INSTRUCTIONS TO FOLLOW » Copy all of the data below verbatim, leaving out the pictures.

PROVIDED MATERIAL »
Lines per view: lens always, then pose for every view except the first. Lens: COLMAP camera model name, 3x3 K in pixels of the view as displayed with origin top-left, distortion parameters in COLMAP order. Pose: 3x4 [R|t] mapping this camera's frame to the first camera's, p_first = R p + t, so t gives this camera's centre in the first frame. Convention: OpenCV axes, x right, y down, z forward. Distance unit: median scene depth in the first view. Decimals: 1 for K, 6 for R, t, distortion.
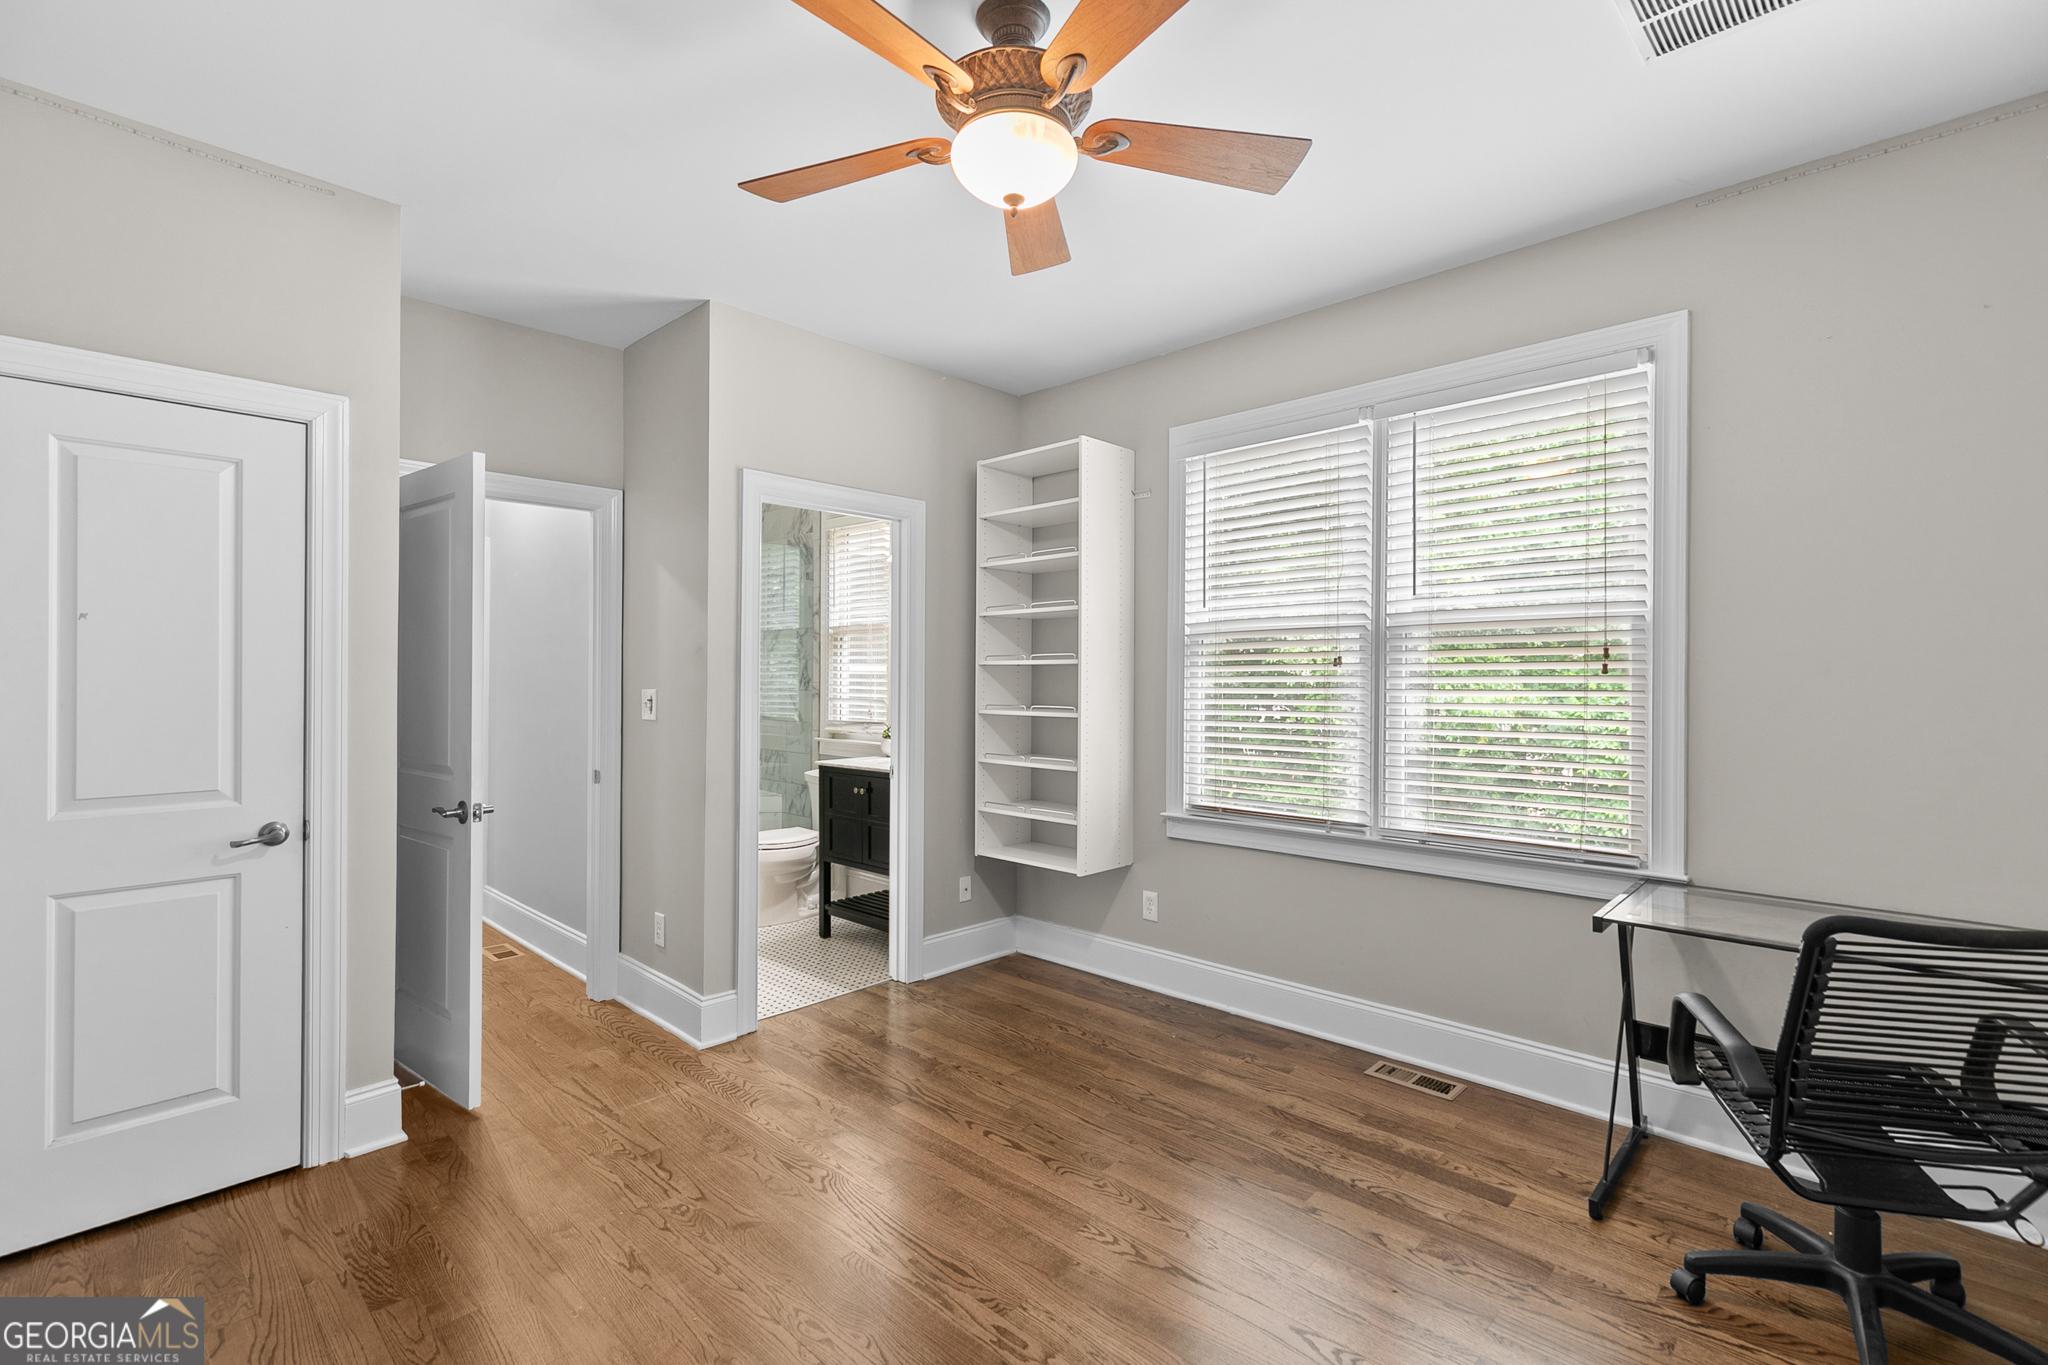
lens RADIAL K [[913.1, 0, 1032.9], [0, 913.1, 676.0], [0, 0, 1]] dist [0.009349, 0.000793]
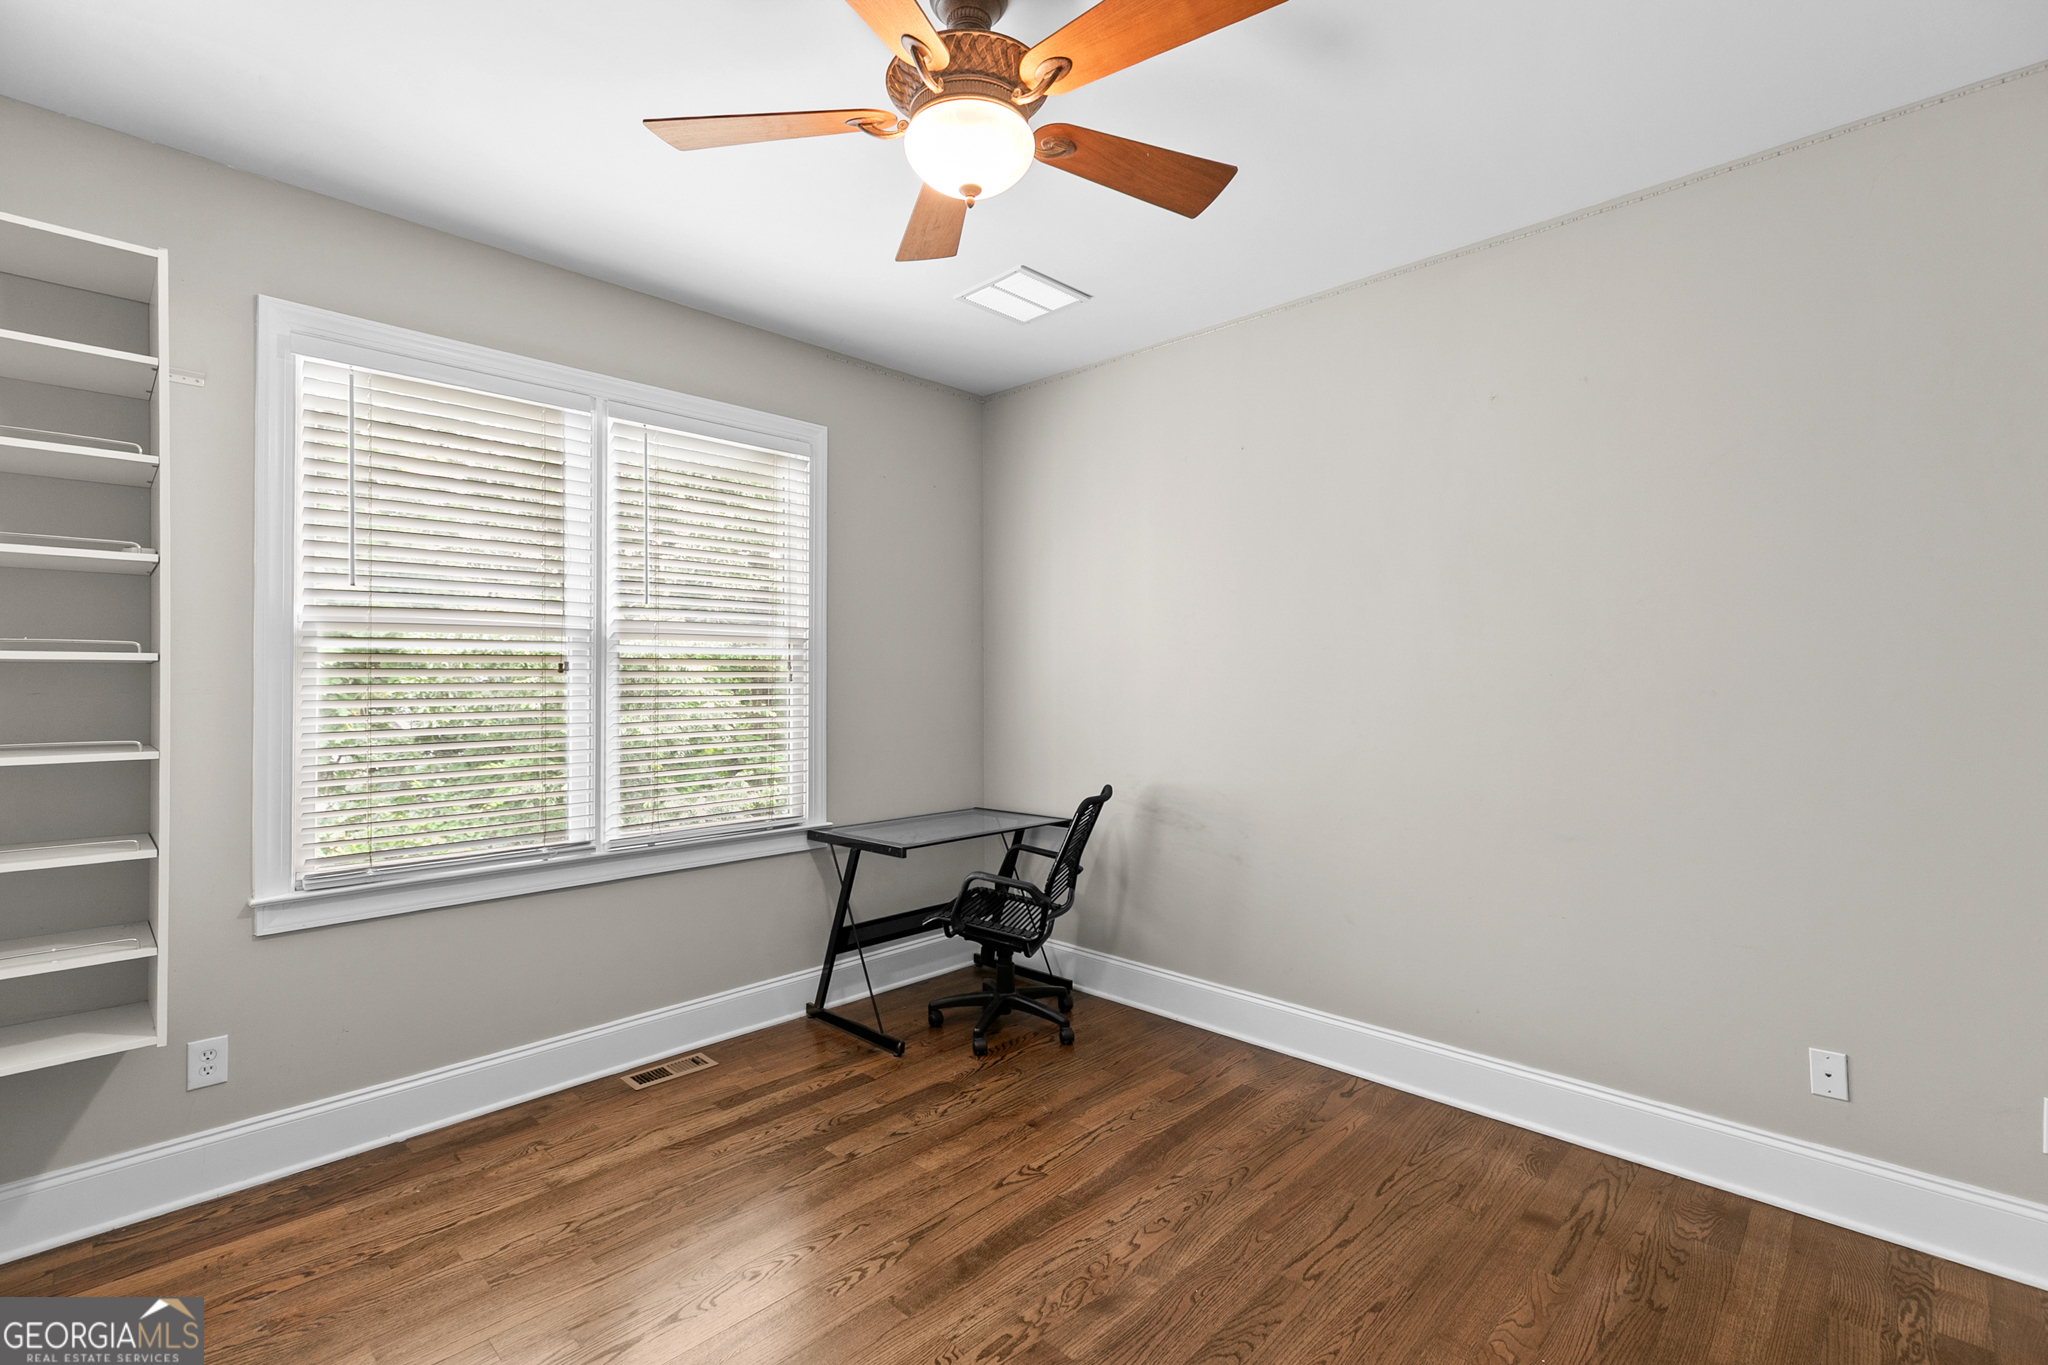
lens RADIAL K [[913.1, 0, 1033.7], [0, 913.1, 682.9], [0, 0, 1]] dist [0.009349, 0.000793]
pose [[0.016207, -0.001429, 0.999868, -0.586439], [0.002288, 0.999996, 0.001392, -0.000859], [-0.999866, 0.002265, 0.016210, 0.540901]]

SOLUTION FOR THIS EXERCISE »
Lines per view: lens always, then pose for every view except the first. Lens: COLMAP camera model name, 3x3 K in pixels of the view as displayed with origin top-left, distortion parameters in COLMAP order. Pose: 3x4 [R|t] mapping this camera's frame to the first camera's, p_first = R p + t, so t gives this camera's centre in the first frame. Convention: OpenCV axes, x right, y down, z forward. Distance unit: median scene depth in the first view. Decimals: 1 for K, 6 for R, t, distortion.
lens RADIAL K [[913.1, 0, 1032.9], [0, 913.1, 676.0], [0, 0, 1]] dist [0.009349, 0.000793]
lens RADIAL K [[913.1, 0, 1033.7], [0, 913.1, 682.9], [0, 0, 1]] dist [0.009349, 0.000793]
pose [[0.016207, -0.001429, 0.999868, -0.586439], [0.002288, 0.999996, 0.001392, -0.000859], [-0.999866, 0.002265, 0.016210, 0.540901]]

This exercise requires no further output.